Grâce au prix de 2 500 € de la La Fondation Mines Alès, sous égide de la Fondation Mines Télécom, dans le cadre de l’aide aux projets d’élèves, je vais pouvoir m’équiper du matériel nécessaire à la réalisation de prototypes, que je pourrai faire tester et améliorer par itérations successives. La solution que je propose comporterait un support équipé de caméras, et nous réfléchissons également à la réalisation d’un stylo connecté, afin de récupérer d’autres paramètres comme la pression, qui nous échappent pour l’instant avec la vidéo.

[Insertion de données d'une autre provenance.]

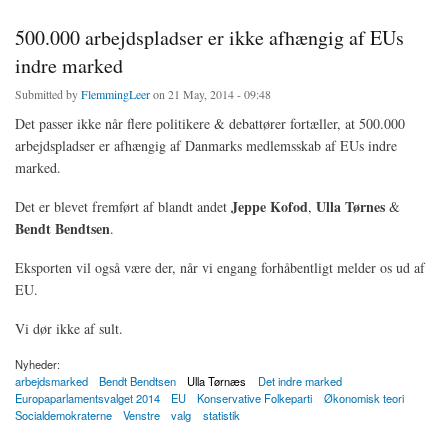
500.000 arbejdspladser er ikke afhængig af EUs
indre marked
Submitted by
FlemmingLeer
on 21 May, 2014 - 09:48
Det passer ikke når flere politikere & debattører fortæller, at 500.000
arbejdspladser er afhængig af Danmarks medlemsskab af EUs indre
marked.
Jeppe Kofod
Ulla Tørnes
Det er blevet fremført af blandt andet
,
&
Bendt Bendtsen
.
Eksporten vil også være der, når vi engang forhåbentligt melder os ud af
EU.
Vi dør ikke af sult.
Nyheder:
arbejdsmarked
Bendt Bendtsen
Ulla Tørnæs
Det indre marked
Europaparlamentsvalget 2014
EU
Konservative Folkeparti
Økonomisk teori
Socialdemokraterne
Venstre
valg
statistik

Avez-vous un mot à adresser aux donateurs et donatrices qui rendent ce prix possible ?

Je vois ce prix comme un véritable élan pour l’après-thèse. Je ne soutiendrai ma thèse que fin 2028, mais ce prix m’aide déjà à rendre ma recherche plus concrète et à évaluer sa viabilité pour la suite. Je remercie chaleureusement les donateurs et donatrices, car c’est grâce à eux que des idées de start-up peuvent trouver la motivation nécessaire pour se concrétiser. Je serais très fière de pouvoir un jour rendre la pareille, en aidant à mon tour des étudiantes et étudiants de l’Institut Mines-Télécom (IMT), et je l’espère, sous le nom de ma propre entreprise !

Quels conseils donneriez-vous à un élève qui envisage de postuler à l’appel à projets ?

Osez. Vous n’avez rien à perdre, tout à gagner. Beaucoup d’élèves n’osent pas candidater à des appels à projets, par défaitisme anticipé. Oui, cela demande un minimum d’investissement en temps, car il faut monter un dossier, mais ce travail finit toujours par être récompensé d’une manière ou d’une autre. Nombreux sont ceux qui ont des idées plein la tête mais qui n’osent pas se lancer par crainte du risque. Il est pourtant parfois nécessaire de prendre des risques pour mener ses projets à terme, et les appels à projets peuvent être un véritable levier pour oser franchir ce pas.